Objectives


The primary aim of SPQR is to build on this work and investigate the potential of a Linked Data approach for linking and integrating datasets related to classical antiquity, focusing on some targeted datasets as test cases. The project is driven by, and will address, the issues and limitations identified by our previous work in LaQuAT. Our work will cover the following areas:

  • Data representation: How should we represent the information contained in (e.g.) relational database resources so that it can be exposed as LD? We will take into account existing LD recommendations, and also ontologies specific to cultural heritage and antiquity.
  • Data transformation and exposure: The targeted datasets exist in various non-LD formats,e.g. relational databases, spreadsheets and XML. We will investigate mechanisms for transforming this into LD and exposing it.
  • Data integration: How to provide integrated views across multiple heterogeneous datasets, allowing researchers to explore (browse) or search (query) within & across those datasets.
  • Data exploration: A key issue raised by LaQuAT was the difficulty of providing a researcher with access to integrated datasets that allows them to explore and traverse these in an intuitive way, following paths though the data from one dataset to another via common attributes (e.g. names, places or dates).
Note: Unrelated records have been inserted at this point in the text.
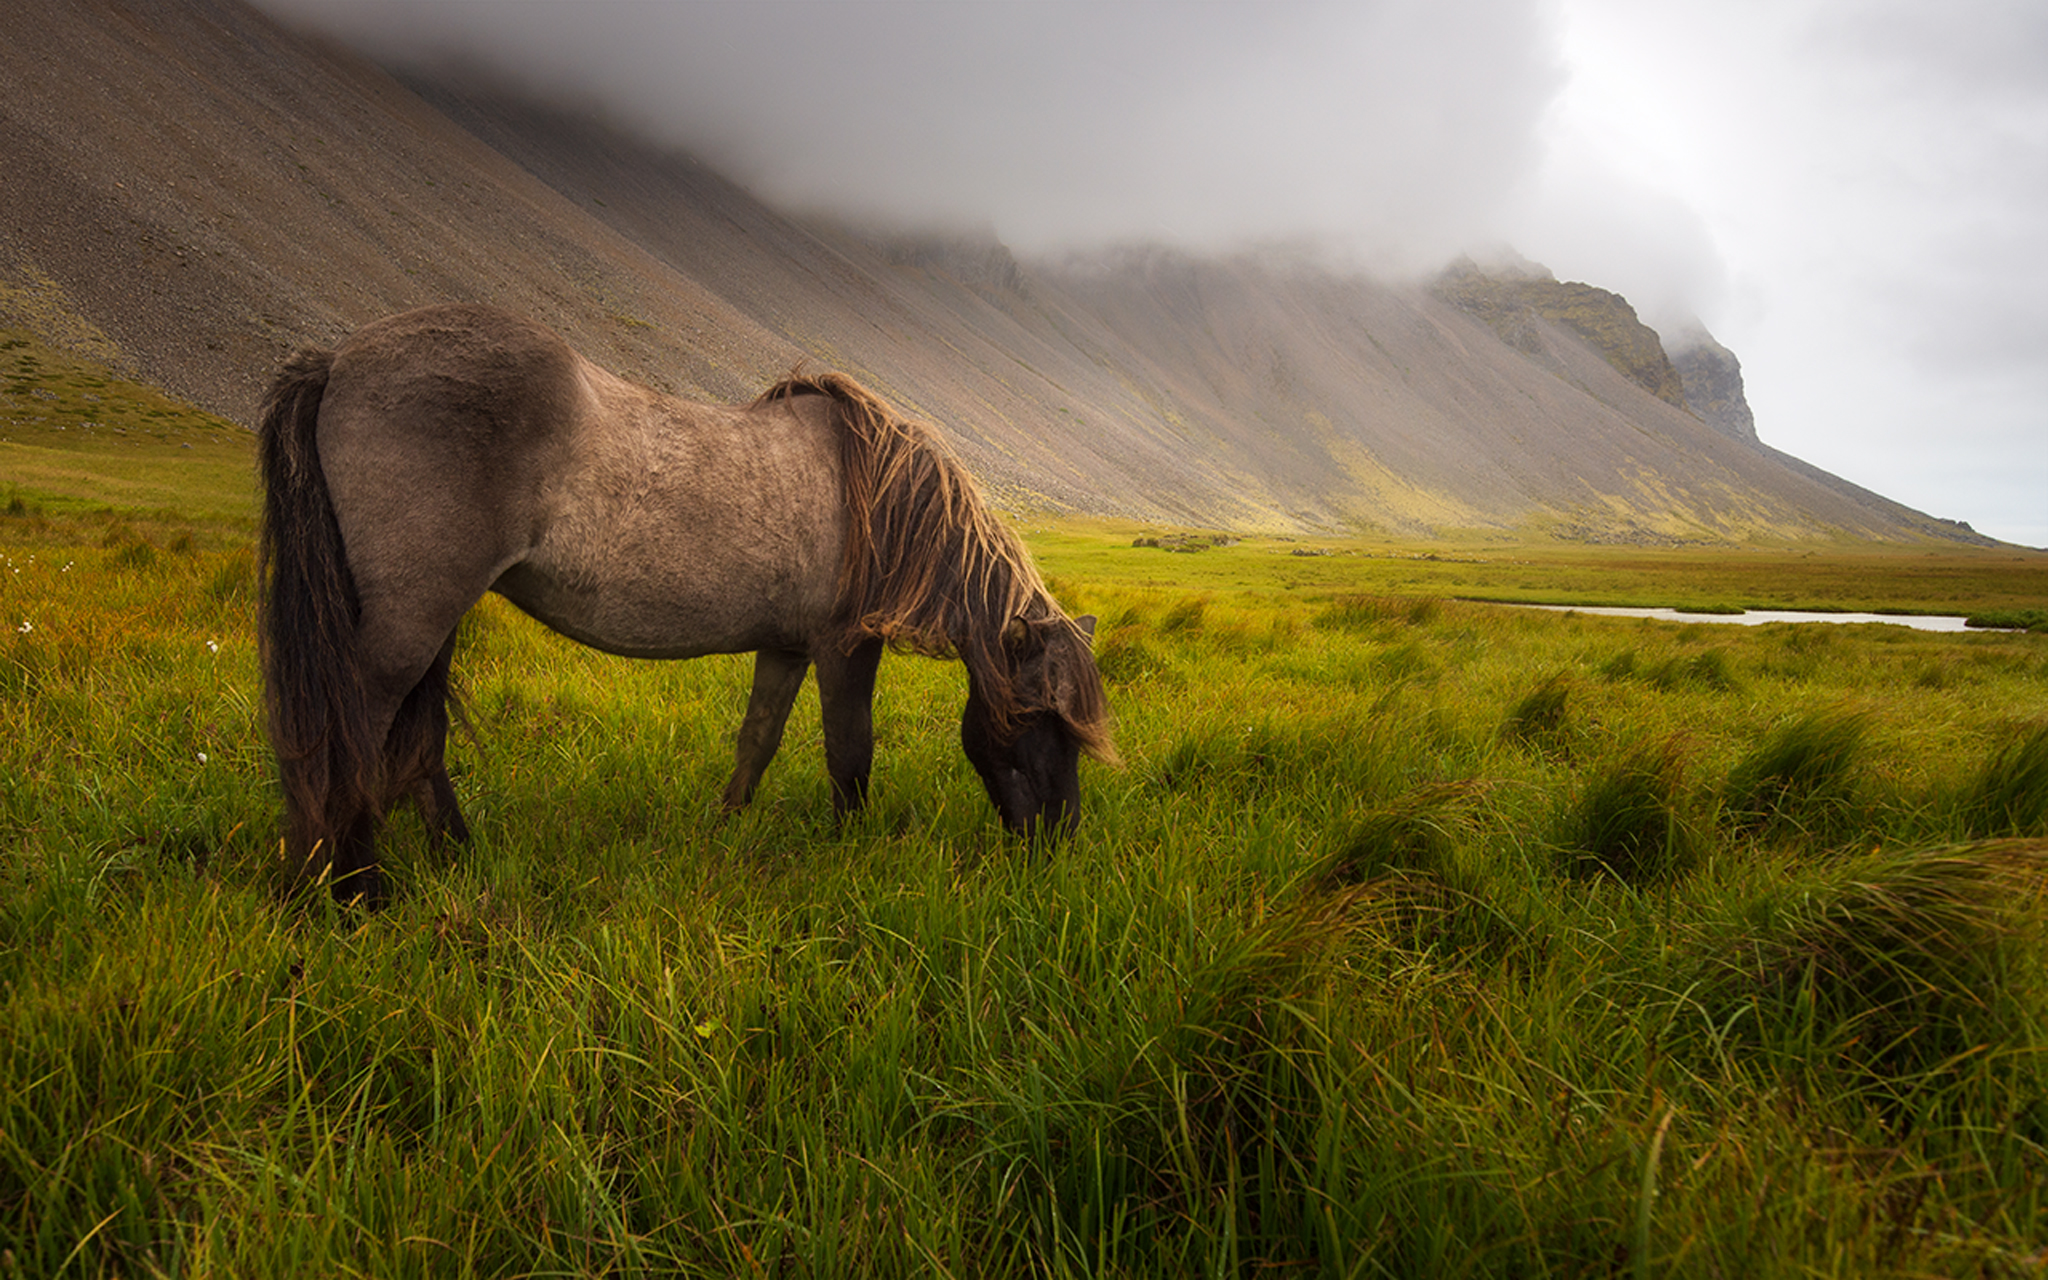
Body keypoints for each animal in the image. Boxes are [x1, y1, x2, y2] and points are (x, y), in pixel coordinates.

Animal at [257, 303, 1114, 908]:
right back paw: (355, 887)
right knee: (357, 730)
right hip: (412, 623)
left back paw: (454, 856)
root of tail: (337, 360)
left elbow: (757, 740)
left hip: (433, 621)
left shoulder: (787, 646)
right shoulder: (843, 646)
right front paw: (848, 851)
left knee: (420, 738)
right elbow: (850, 751)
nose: (1060, 848)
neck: (879, 495)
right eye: (1038, 717)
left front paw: (725, 828)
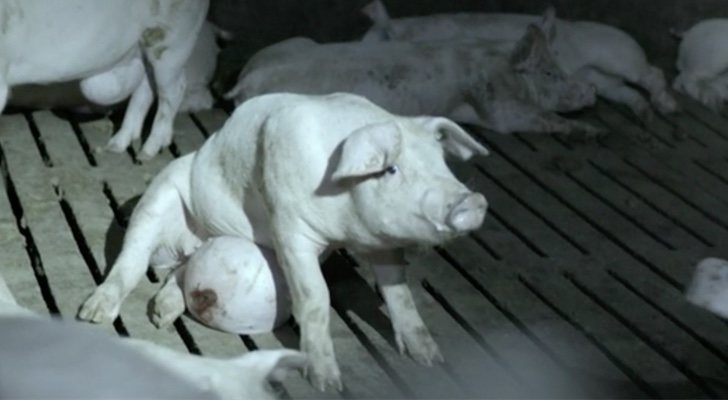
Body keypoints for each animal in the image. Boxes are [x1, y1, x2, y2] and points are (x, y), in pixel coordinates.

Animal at [78, 92, 489, 391]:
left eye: (443, 163)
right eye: (391, 169)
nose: (472, 201)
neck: (345, 226)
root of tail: (191, 243)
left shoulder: (382, 242)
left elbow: (399, 294)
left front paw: (431, 359)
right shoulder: (290, 225)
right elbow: (315, 296)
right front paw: (327, 384)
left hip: (190, 253)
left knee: (179, 274)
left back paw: (161, 314)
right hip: (159, 196)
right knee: (132, 259)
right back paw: (94, 314)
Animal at [224, 26, 602, 137]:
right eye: (551, 73)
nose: (592, 89)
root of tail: (250, 76)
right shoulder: (498, 104)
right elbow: (538, 117)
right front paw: (597, 132)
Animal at [361, 1, 678, 124]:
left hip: (619, 56)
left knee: (652, 74)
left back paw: (668, 108)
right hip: (604, 81)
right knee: (626, 92)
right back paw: (646, 117)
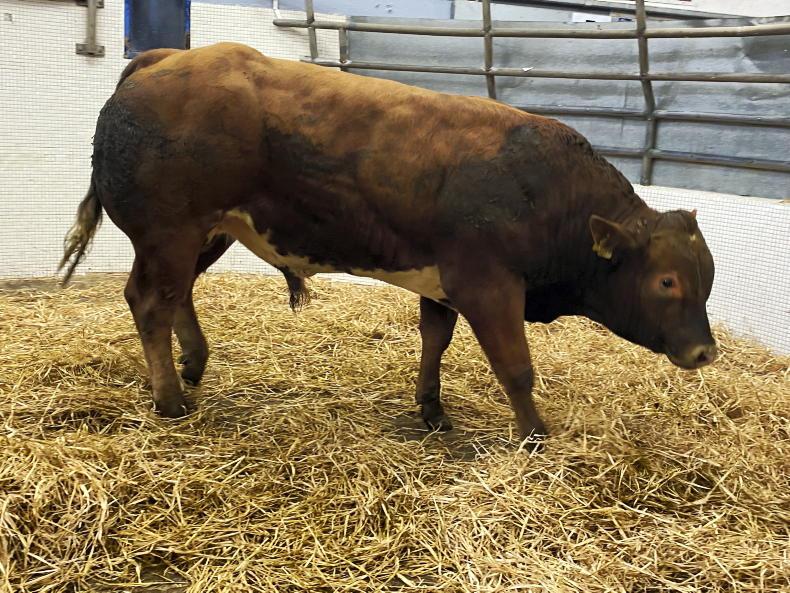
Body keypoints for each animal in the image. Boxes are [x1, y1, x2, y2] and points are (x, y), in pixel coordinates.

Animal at [59, 43, 717, 448]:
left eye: (704, 280)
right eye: (666, 281)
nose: (705, 352)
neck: (547, 191)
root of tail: (169, 57)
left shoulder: (444, 284)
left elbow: (435, 342)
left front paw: (432, 408)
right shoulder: (489, 285)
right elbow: (516, 368)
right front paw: (535, 435)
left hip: (207, 232)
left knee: (177, 297)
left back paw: (193, 364)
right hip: (170, 231)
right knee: (151, 302)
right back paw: (170, 398)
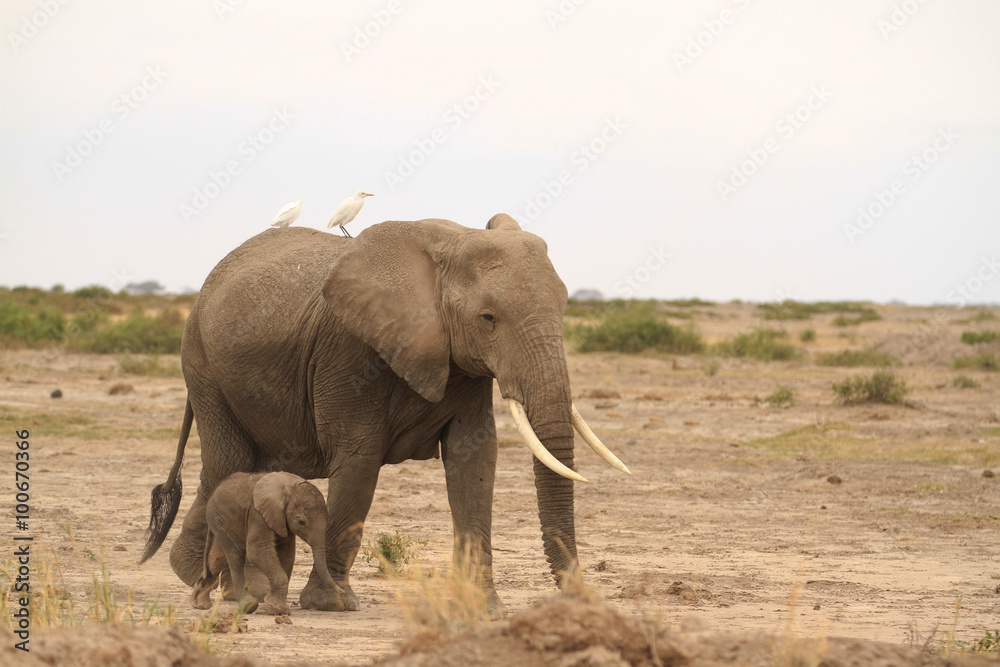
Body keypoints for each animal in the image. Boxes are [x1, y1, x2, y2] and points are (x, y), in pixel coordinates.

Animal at [189, 470, 342, 616]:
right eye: (301, 522)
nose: (342, 592)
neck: (290, 488)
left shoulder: (281, 519)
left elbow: (286, 553)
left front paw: (273, 605)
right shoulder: (257, 513)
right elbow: (257, 551)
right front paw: (278, 609)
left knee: (218, 558)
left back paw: (199, 603)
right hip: (218, 517)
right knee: (236, 554)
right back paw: (248, 606)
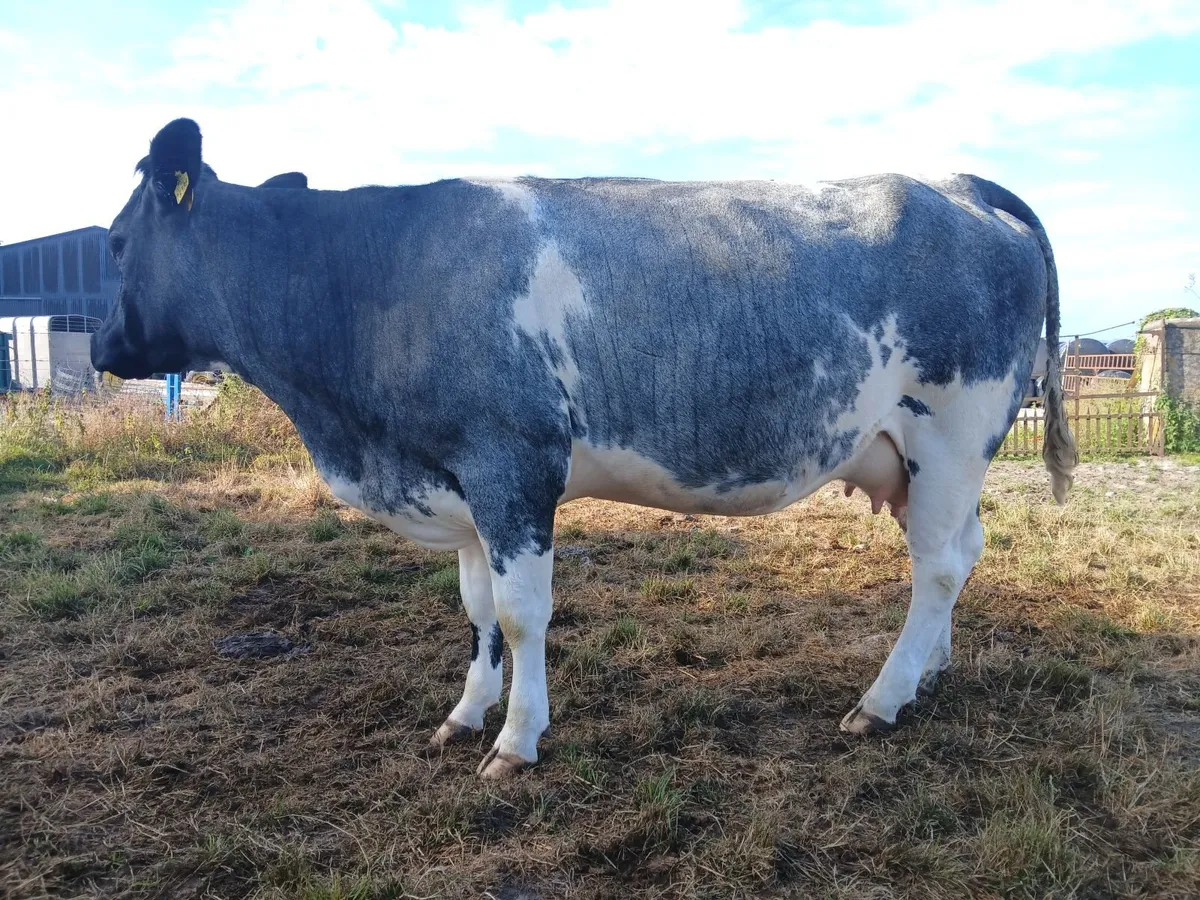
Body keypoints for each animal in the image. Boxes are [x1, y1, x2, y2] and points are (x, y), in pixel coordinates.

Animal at [91, 119, 1078, 778]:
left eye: (114, 241)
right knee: (959, 551)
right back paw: (928, 673)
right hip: (921, 456)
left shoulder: (513, 464)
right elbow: (476, 607)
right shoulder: (462, 486)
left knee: (937, 564)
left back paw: (881, 701)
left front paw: (516, 741)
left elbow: (522, 612)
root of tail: (958, 182)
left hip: (951, 430)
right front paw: (466, 714)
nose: (101, 349)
Provision of such functionality is a key desideratum.
  • Data querying: Languages (specifically SPARQL) that allow LD sets to be searched for items of interest, rather than just being explored via link traversal
  • Data linking/annotation: When publishing data as LD, researchers need to create links both within datasets and between datasets to provide a richer context of exploration. Moreover, a researcher may want to augment existing datasets with their own observations.

We will investigate ways to represent the information in our targeted datasets using RDF or equivalent formalism, taking particular account to address the semantic issues – incompleteness, uncertainty, fuzziness, etc. – identified by LaQuAT. To ensure interoperability with the wider information space, we will follow core standards, in particular the Europeana Data Model (EDM), which has been developed by the EU-funded Europeana project for modelling cultural heritage data, as well as OAI-ORE and emerging domain-specific ontologies and vocabularies. Ontologies form the centrepiece of the data integration project here, acting as semantic mediators for heterogeneous databases, which are mapped onto ontologies to provide semantic views over the datasets.

In parallel to this, we will investigate mechanisms for breaking this information out of its current silos, and transforming it from its legacy format (such as databases) into our chosen representation, and exposing it as LD. There are two broad approaches to this – wrappers for on-the-fly conversion, and converting data before exposing it – and we will assess the pros and cons of each. Moreover, the research community for classical antiquity is already developing a number of data resources with LD in mind resources that could provide additional “glue” for linking the datasets into a wider network of knowledge.

The ultimate objective will be to bring the transformed information into a common corpus or “RDF warehouse” where it can be explored and searched in an integrated way, and where new connections (corresponding to new RDF or similar statements) can be made by the researcher and added to the corpus of information.